DATA BELOW —
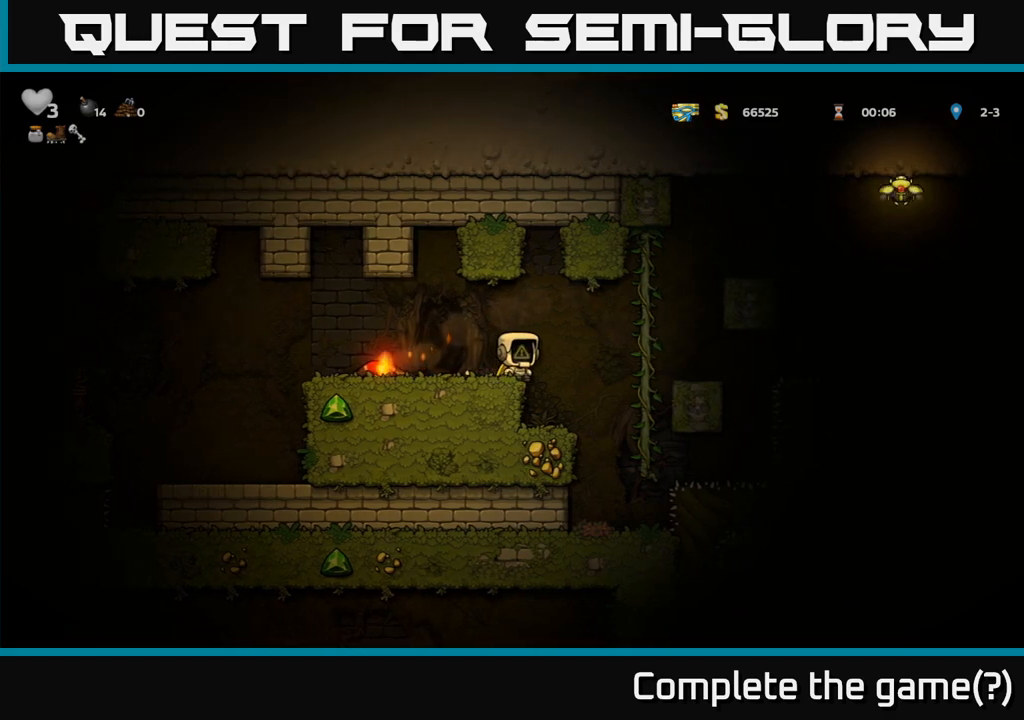
{"buttons": [], "left_stick": "center", "events": [[367, "left_stick", "right"], [417, "left_stick", "center"]]}
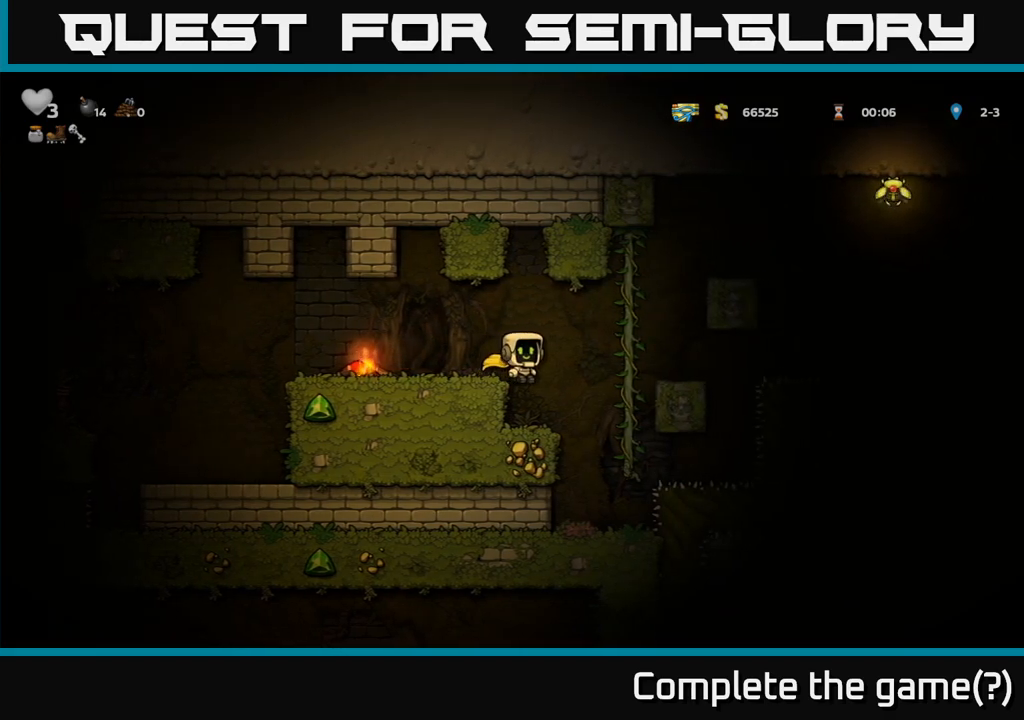
{"buttons": ["A"], "left_stick": "right", "events": [[400, "left_stick", "right"], [417, "A", "down"]]}
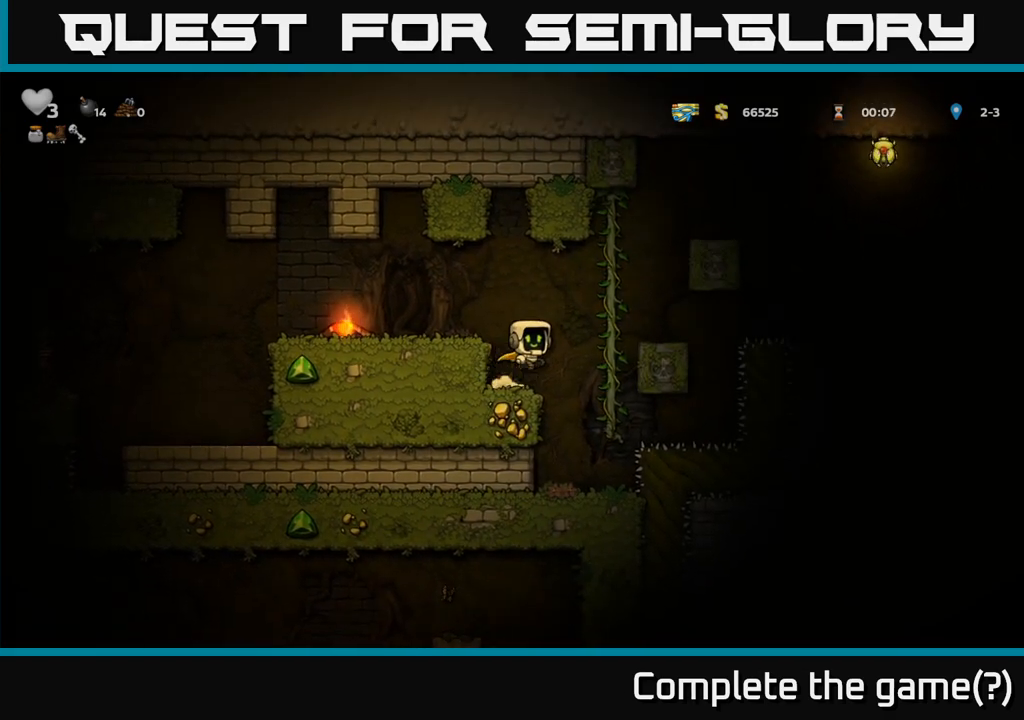
{"buttons": [], "left_stick": "center", "events": [[50, "A", "up"], [67, "left_stick", "up"], [300, "left_stick", "center"]]}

AIM OF THE EXERCISE — For every line in the listing above that contains "right", copy that line.

SOLVED EXERCISE —
{"buttons": [], "left_stick": "center", "events": [[367, "left_stick", "right"], [417, "left_stick", "center"]]}
{"buttons": ["A"], "left_stick": "right", "events": [[400, "left_stick", "right"], [417, "A", "down"]]}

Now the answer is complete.